Agile example, Scrum design, Toby Elwin, Lord Business

An Agile example of Scrum by design

Lord Business, Lego, Agile example, Scrum, Toby Elwin, blog

Lord Business, your Agile example, the uptight CEO who has a hard time balancing world domination with micro-managing …

From startups to corporate leviathans, the business directive to be more Agile tends to ring hollow. Scrum is the most popular Agile adoption of a lean mind. Scrum, itself, unfortunately, becomes a confusion multiplier for organizations looking to adapt. Many do not realize the direct link Scrum has to Agile or, worse, the direct link Agile has to Lean.

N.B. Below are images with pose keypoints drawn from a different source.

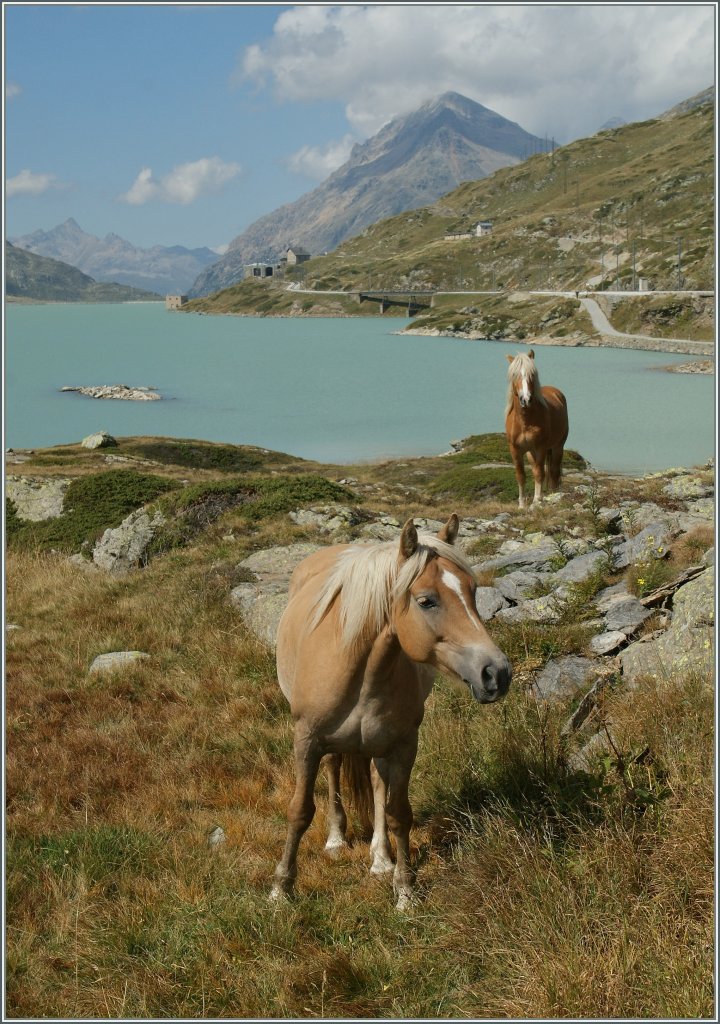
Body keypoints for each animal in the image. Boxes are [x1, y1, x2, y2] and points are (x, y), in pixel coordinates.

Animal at [272, 516, 512, 909]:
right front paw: (281, 888)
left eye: (473, 592)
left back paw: (381, 858)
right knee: (334, 768)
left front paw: (405, 890)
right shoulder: (306, 740)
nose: (497, 673)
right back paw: (336, 838)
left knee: (376, 783)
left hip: (379, 745)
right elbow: (299, 810)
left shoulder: (403, 745)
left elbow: (399, 813)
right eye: (426, 601)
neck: (362, 668)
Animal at [507, 350, 569, 509]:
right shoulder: (515, 449)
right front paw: (522, 505)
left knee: (553, 471)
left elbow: (540, 473)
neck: (525, 421)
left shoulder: (540, 447)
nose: (526, 399)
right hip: (531, 452)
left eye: (532, 374)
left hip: (557, 447)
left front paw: (536, 502)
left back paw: (553, 495)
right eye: (515, 375)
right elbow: (521, 475)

In practice, Agile is more a fragile mismanagement mindset of misplaced expectation that others do as management retains control. Without better Agile management adoption when an executive calls to “be more Agile”, it really means:

  1. Get faster results,
  2. in less time, and
  3. less resources.

Forbes touts Agile, The World’s Most Popular Innovation Engine, Agile expectation does not align to Agile implementation and adoption. The most often employed Agile framework is Scrum.

Without shared understanding of Agile, Scrum by design or Agile by announcement, the practice does not live up to Agile or Scrum or any change.

Agile Example for Some

What, however, is Agile? Agile works as a:

  • Project management framework,
  • Business management tool,
  • Manufacturing discipline, and
  • Cost control

Yes. Agile is about lower cost and faster response. The response comes from customer feedback and the reduced cost comes from less rework.

Agile gets talked about, planned, trained, and expected. Teams and departments and divisions pit Agile against the expectation of what others do, less shared understanding of what we do, together.

Agile is not just about what you take out. Agile is about the right focus, a customer-centric focus. Agile is often associated as a:

  • Software development approach,
  • Application development method, and
  • User experience design strategy

The organization drive for faster response to customer need is an outside-in view of organization design, rather than inside-out for Agile to become:

  • Employee empowerment method,
  • Productivity process accelerator, and
  • Business sustainability advantage

Too often Agile expectation is not aligned to Agile implementation and the correct Agile management principles adopted. Agile and Scrum are a more than a process to follow, but a promise to deliver.

Scrum by Fiat

As the leading Agile delivery method, Scrum, itself becomes the change management goal. Scrum has productivity goals, but more importantly Scrum has:

  1. Employee empowerment objective,
  2. Communication transparency focus, and
  3. Self-organization principle

To use Scrum you must retain the three, not pick and choose between them.

You can not run a Scrum team through dictate. When you pick, choose, and dictate, Scrum then becomes “um”, as in: “um, I don’t know what you call that, but, that, is most certainly not Scrum”.

When Scrum becomes “um”, then productivity evaporates and tried and stale command and control takes over the waterfall.

Refresh your Agile view of what Scrum is and aspires to. Of note in this refresh:  Scrum is not a software or application development solution. The video is a great example of Scrum co-founder and constant learner, Jeff Sutherland.

As there is no “I” in team, there is no “I” in Scrum, either. Let’s begin to take the “um” out of the command and control Scrum mentality and the cost-cutting psychosis Agile has wrought corporate over-lords.

Challenges remain taking Agile from pockets of success into a new operating model for company-wide Agile development. Believe me, as the McKinsey article points out, large-scale Agile transformation is not a small challenge, but shared pain.

Being Agile requires more flexibility than a Lego piece. Agile adoption starts with an Agile mindset in learning, seeing, and doing things differently with more points of articulation.

You can not prescribe Scrum, you need an Agile mindset to aspire to what Scrum can unleash.